We’ve had drops from @bicdelou  but bad weather grounded all air craft until just a few hours ago.
Jeff Schultz's amazing photo

We had a little incident crossing a ice bridge over Dalzell Creek. After the leaders had crossed the packed bridge the under-footing was compromised. Woofie Monster  found himself chest deep in the stream.  I scrambled to the tippy top of the sled looking for a quick exit toward a more stable stream bank. At that moment the water sounded like a wild raging flood. But the shock of the icy water did not deter Woofie Monster’s forward momentum. He kept pulling and we popped out the other side. A quick shake off and a few wide-eyed stares at each other and we mutually acknowledged we survived. Woofie Monster asked me to check on the hedgehog’s condition. Finding the spitty dog toy safely dry (sort of) we continued on the trail.

It is a good day to rest.  The winds have been blowing like stink and the trail has been a little deep.  The masses rested in the tiny town of Takotna.  FYI: One of the largest TV satellite dishes I have every seen is located in this town. It’s so big it could draw in alien TUNA.

I don’t understand how or why some dogs run away from their sleds. One dog ran from the Jamacian musher, Newton Marshall. Despite an attempted round up the canine by the trail committee the dog disappeared and the poor chap had to scratch from the race.
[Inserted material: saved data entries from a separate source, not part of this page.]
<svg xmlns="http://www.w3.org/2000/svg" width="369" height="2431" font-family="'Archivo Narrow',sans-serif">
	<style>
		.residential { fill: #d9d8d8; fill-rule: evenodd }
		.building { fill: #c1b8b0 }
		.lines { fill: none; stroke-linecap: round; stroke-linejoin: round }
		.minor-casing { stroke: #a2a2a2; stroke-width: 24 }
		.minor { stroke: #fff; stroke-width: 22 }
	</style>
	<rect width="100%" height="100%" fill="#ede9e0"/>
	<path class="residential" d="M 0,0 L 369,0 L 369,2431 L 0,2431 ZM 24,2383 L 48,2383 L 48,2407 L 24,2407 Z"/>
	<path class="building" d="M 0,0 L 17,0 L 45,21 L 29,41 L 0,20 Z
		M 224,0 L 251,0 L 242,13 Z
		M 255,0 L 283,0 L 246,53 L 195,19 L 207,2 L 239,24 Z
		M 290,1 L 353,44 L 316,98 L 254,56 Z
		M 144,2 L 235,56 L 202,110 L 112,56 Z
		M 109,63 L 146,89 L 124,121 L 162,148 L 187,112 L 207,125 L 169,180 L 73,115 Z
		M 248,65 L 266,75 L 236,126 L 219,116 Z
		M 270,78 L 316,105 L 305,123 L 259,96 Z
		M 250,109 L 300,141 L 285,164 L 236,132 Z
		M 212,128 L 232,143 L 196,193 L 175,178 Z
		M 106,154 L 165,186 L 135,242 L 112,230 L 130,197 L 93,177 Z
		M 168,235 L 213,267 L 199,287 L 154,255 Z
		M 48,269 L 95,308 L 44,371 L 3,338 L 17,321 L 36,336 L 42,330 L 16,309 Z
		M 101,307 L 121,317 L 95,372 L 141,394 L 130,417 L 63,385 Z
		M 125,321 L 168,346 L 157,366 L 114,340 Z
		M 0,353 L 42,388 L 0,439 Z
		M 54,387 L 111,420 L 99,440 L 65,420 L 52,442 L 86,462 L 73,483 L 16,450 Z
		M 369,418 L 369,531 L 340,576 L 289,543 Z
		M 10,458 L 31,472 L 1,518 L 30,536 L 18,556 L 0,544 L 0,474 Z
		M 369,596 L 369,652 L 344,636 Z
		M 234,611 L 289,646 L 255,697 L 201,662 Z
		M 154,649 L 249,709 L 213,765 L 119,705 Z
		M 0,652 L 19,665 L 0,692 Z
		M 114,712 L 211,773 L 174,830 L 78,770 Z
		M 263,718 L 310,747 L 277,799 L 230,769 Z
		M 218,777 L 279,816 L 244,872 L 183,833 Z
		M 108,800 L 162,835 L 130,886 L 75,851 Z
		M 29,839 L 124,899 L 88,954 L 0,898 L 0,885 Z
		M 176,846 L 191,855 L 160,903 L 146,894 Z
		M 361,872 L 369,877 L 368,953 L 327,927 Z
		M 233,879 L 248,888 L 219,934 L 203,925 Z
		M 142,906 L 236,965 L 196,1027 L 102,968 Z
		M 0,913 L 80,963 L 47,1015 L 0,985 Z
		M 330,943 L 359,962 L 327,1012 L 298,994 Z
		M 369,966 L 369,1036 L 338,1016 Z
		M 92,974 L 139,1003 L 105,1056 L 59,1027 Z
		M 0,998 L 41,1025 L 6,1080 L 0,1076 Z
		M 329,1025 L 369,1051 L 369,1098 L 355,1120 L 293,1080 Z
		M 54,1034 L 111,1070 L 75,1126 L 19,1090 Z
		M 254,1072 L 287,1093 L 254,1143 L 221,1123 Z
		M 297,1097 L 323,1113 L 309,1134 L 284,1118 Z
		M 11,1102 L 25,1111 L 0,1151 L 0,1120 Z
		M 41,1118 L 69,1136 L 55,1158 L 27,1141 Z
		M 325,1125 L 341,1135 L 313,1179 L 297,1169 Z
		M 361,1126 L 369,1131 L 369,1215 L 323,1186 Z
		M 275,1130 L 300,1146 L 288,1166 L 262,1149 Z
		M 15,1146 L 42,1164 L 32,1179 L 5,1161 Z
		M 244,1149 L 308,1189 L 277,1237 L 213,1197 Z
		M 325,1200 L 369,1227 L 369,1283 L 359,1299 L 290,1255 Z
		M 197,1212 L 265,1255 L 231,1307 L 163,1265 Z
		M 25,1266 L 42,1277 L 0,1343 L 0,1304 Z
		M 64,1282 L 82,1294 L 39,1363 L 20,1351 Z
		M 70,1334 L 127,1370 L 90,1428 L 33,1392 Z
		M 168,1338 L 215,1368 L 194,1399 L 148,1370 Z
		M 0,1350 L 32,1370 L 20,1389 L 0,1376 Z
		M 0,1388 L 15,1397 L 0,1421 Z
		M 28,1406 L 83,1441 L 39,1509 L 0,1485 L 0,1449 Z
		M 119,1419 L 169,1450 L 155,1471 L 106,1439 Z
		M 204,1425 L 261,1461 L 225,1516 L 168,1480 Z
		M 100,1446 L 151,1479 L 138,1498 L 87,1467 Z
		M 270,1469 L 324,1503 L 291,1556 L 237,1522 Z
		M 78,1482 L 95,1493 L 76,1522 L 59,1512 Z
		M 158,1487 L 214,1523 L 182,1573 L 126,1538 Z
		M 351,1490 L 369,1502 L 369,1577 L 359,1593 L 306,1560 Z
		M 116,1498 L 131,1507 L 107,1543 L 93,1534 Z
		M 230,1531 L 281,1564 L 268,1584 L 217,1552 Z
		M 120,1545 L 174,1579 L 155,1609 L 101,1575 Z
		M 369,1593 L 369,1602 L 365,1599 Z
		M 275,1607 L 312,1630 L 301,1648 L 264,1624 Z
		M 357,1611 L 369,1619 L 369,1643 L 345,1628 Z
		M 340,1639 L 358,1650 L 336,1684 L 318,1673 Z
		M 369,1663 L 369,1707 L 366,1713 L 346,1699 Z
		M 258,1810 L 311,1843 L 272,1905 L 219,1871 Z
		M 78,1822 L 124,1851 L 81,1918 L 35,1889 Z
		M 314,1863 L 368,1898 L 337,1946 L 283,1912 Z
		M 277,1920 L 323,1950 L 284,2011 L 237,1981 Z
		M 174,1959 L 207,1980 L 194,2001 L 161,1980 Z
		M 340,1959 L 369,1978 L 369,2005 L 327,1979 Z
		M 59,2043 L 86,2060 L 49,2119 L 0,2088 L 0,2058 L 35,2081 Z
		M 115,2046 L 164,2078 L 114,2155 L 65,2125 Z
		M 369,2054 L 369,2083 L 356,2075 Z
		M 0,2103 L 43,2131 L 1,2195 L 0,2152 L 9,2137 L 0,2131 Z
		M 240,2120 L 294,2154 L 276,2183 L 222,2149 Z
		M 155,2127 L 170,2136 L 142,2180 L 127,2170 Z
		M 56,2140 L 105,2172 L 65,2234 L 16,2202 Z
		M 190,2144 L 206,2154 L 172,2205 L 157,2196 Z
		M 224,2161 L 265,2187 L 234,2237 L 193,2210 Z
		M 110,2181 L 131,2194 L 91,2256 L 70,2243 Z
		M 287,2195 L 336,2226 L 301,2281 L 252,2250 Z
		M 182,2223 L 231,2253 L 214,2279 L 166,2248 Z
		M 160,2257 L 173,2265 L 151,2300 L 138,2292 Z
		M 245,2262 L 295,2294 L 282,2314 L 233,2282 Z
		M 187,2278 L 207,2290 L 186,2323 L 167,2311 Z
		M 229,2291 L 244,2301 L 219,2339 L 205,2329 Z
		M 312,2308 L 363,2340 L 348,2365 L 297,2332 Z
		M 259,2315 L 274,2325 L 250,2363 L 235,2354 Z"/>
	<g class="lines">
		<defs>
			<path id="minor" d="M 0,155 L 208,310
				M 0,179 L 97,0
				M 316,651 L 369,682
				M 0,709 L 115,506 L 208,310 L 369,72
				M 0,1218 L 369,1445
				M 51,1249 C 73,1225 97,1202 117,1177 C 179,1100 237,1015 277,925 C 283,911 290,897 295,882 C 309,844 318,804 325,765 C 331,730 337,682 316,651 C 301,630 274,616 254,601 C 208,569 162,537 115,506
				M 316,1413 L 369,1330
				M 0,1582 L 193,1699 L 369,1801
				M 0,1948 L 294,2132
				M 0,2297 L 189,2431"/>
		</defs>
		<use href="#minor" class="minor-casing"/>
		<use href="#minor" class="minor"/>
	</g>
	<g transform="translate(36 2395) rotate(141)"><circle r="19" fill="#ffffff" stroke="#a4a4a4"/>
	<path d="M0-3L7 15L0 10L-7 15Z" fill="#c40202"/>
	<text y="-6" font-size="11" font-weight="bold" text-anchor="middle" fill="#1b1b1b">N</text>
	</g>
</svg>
Among the rookies give credit to a young Norwegian who has boldly moved within the top 12.  Go Joar Leifseth Ulsom. The 26 year old won the Nadezhda Hope Race in Russia, considered the toughest race on the Eurasian continent. Watch him!

The biggest challenge is yet ahead. Blasting winds off the Bering Sea. I might have to put rocks in my pockets to keep from blowing away.  Oh, got no pockets!